▸ **What the task asks**: When a line of the records contains "управління", copy it.

START Records shown

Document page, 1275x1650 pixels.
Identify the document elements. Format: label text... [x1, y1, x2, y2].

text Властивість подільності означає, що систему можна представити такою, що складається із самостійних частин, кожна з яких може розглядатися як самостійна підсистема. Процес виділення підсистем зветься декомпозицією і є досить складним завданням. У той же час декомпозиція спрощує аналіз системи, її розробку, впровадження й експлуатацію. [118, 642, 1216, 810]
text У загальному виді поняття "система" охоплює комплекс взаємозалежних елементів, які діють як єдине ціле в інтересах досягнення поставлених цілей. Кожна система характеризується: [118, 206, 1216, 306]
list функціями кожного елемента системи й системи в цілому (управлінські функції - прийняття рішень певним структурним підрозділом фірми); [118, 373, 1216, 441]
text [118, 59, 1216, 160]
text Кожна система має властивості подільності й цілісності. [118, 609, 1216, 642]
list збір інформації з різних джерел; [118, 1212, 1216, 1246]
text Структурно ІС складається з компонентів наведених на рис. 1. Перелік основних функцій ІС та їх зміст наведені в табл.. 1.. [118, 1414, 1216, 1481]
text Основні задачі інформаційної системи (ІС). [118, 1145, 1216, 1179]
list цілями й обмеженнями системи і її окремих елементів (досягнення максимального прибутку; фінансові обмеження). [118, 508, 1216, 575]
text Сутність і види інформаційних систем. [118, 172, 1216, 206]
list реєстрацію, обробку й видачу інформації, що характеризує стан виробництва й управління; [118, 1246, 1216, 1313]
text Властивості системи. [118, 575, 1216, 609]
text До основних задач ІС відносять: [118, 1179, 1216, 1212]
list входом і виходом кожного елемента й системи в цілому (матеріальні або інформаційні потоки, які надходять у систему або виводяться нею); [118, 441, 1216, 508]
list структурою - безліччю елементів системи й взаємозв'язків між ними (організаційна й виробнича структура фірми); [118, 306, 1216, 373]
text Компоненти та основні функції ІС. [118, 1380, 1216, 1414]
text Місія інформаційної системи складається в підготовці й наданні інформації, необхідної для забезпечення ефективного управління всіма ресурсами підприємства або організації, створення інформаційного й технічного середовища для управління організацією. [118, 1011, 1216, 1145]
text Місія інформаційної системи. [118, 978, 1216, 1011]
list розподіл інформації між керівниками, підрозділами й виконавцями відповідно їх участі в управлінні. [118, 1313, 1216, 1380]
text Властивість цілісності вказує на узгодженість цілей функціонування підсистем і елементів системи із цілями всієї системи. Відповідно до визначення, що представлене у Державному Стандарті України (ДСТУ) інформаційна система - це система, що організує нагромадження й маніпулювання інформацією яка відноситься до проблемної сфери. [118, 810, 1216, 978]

END Records shown
START Records shown

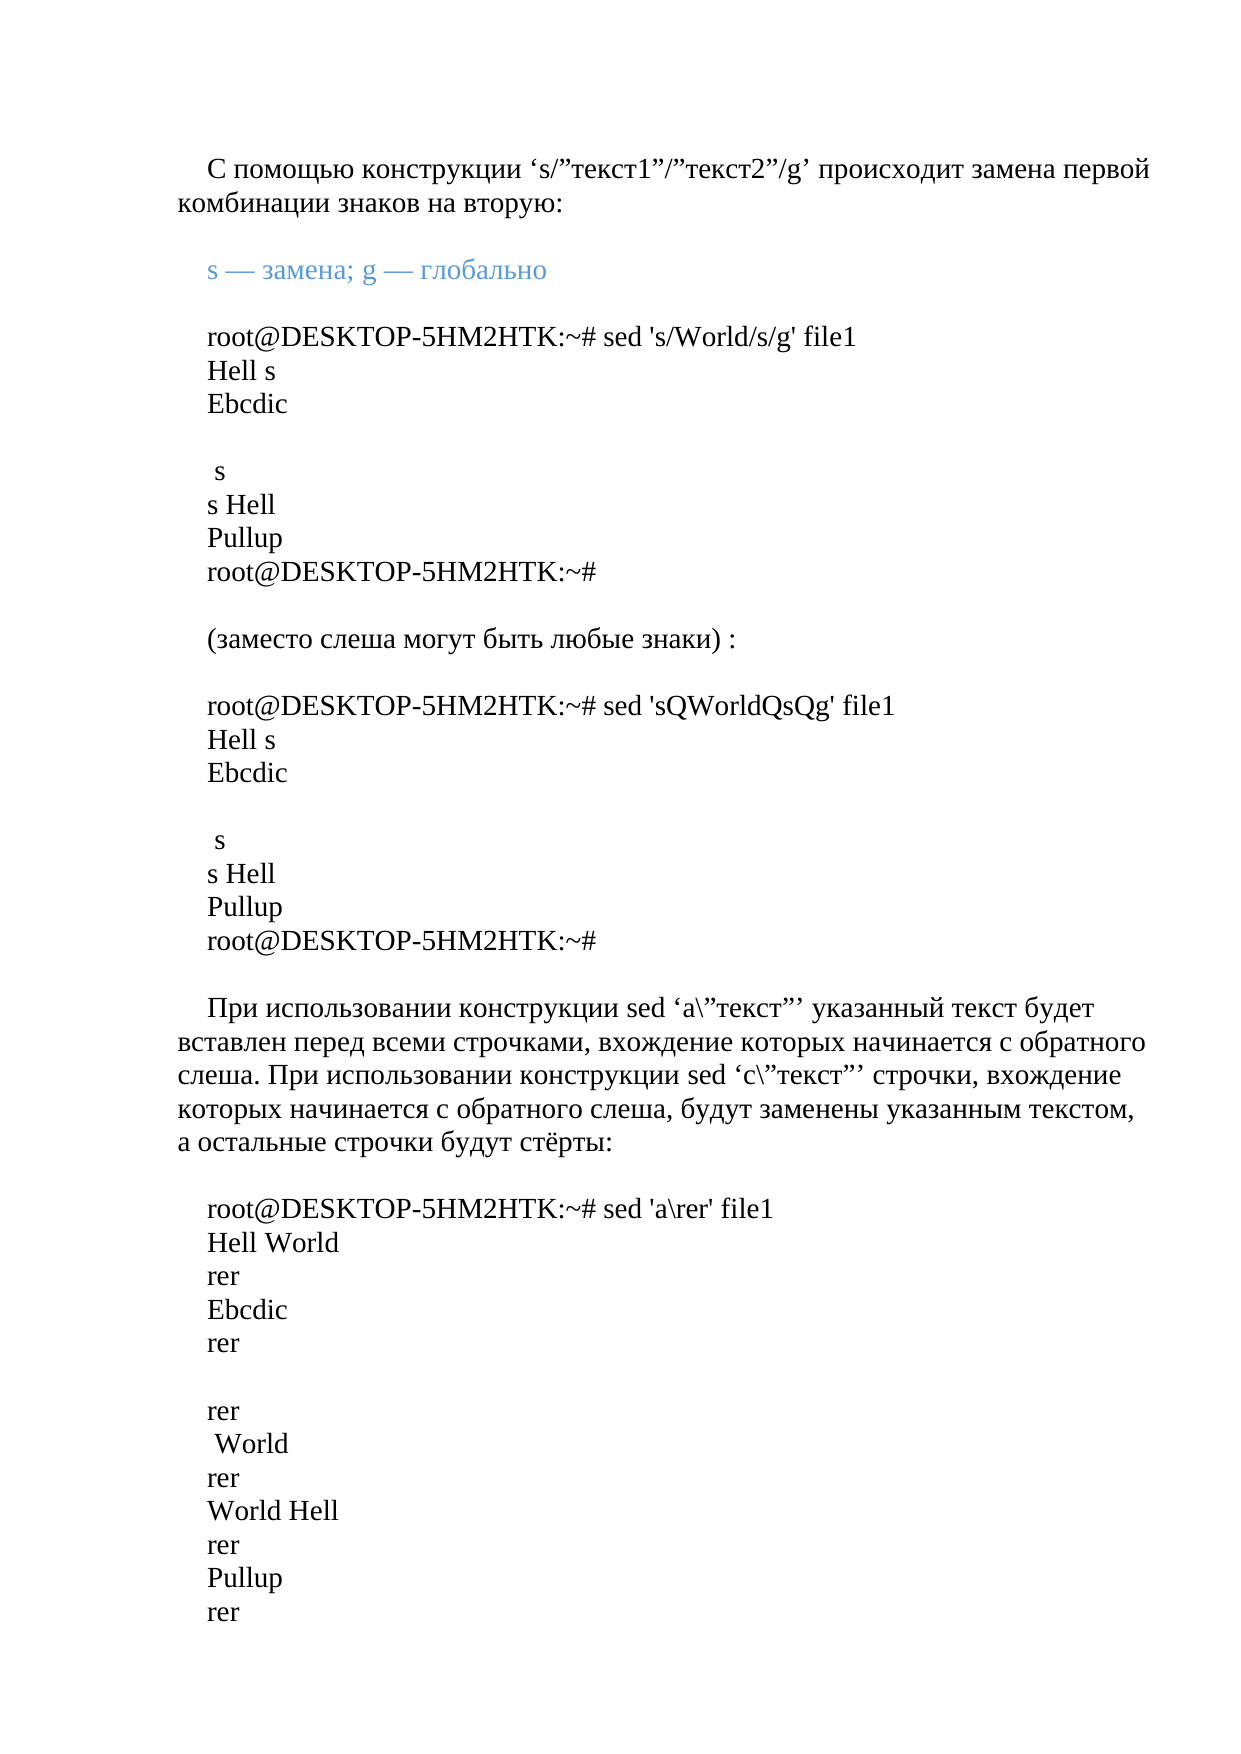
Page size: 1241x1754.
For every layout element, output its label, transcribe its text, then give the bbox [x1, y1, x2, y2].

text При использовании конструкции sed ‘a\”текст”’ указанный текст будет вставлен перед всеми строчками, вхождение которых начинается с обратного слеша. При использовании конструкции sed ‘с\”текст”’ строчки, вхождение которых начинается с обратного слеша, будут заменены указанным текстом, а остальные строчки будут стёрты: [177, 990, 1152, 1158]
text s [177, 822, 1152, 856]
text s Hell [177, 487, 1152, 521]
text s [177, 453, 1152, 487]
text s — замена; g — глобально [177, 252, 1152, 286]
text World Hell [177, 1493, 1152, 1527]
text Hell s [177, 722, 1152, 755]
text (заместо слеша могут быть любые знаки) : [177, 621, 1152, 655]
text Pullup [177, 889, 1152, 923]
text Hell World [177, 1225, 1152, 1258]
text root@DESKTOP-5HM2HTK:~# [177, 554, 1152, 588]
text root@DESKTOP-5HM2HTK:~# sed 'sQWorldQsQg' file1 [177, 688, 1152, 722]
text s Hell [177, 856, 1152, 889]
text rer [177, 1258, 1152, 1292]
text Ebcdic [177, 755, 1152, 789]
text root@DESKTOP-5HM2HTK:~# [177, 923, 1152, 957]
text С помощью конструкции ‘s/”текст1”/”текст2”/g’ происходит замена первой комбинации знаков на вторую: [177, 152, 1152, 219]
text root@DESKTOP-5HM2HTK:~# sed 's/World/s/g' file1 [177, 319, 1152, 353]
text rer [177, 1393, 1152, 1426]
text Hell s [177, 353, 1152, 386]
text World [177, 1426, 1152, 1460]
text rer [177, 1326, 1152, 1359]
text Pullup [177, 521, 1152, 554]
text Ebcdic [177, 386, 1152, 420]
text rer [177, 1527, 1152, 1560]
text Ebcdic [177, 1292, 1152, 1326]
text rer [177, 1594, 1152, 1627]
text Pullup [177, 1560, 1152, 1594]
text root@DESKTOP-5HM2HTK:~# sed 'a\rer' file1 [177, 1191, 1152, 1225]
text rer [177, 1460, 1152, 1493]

END Records shown
START Records shown

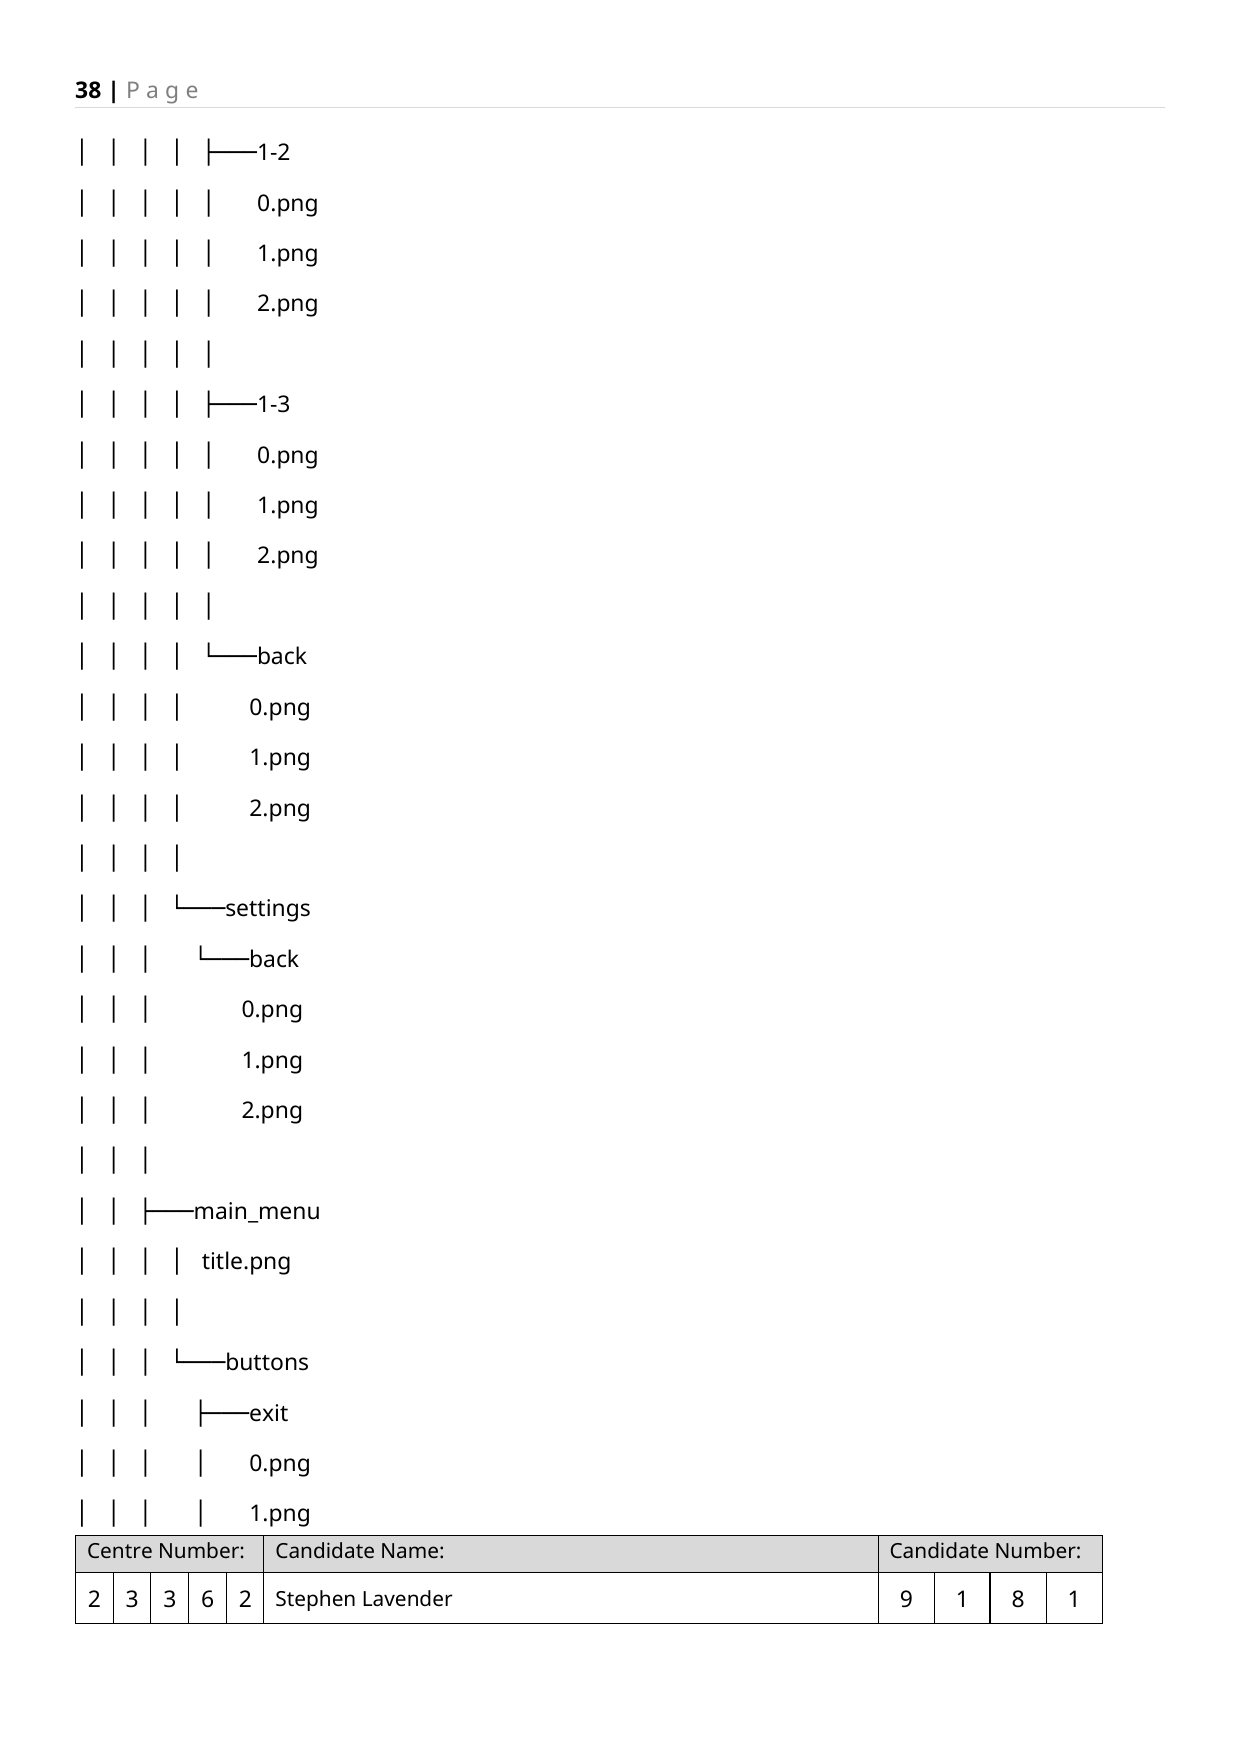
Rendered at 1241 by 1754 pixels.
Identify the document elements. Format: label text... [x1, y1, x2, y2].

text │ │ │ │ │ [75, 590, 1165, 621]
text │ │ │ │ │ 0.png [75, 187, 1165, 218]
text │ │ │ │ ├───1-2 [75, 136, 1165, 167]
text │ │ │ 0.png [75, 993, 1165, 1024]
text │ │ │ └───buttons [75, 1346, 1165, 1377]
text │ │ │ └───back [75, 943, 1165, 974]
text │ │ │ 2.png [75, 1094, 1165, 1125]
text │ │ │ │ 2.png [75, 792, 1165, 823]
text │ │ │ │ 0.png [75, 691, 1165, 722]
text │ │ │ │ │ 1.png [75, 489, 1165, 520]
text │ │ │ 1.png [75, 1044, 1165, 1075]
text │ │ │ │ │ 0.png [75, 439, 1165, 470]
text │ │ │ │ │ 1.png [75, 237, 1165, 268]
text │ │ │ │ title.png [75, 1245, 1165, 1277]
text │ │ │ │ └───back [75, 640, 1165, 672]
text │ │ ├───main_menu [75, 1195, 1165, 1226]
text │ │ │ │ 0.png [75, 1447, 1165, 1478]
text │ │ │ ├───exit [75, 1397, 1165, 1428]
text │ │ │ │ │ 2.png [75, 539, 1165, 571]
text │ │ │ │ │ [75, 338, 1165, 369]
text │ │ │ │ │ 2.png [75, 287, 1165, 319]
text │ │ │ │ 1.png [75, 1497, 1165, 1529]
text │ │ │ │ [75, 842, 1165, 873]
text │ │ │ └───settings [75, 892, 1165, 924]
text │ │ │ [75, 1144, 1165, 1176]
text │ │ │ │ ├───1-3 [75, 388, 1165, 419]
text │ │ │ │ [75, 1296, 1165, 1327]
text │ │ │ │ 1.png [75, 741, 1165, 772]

END Records shown

▸ **Exercise response**:
list реєстрацію, обробку й видачу інформації, що характеризує стан виробництва й управління; [118, 1246, 1216, 1313]
text Місія інформаційної системи складається в підготовці й наданні інформації, необхідної для забезпечення ефективного управління всіма ресурсами підприємства або організації, створення інформаційного й технічного середовища для управління організацією. [118, 1011, 1216, 1145]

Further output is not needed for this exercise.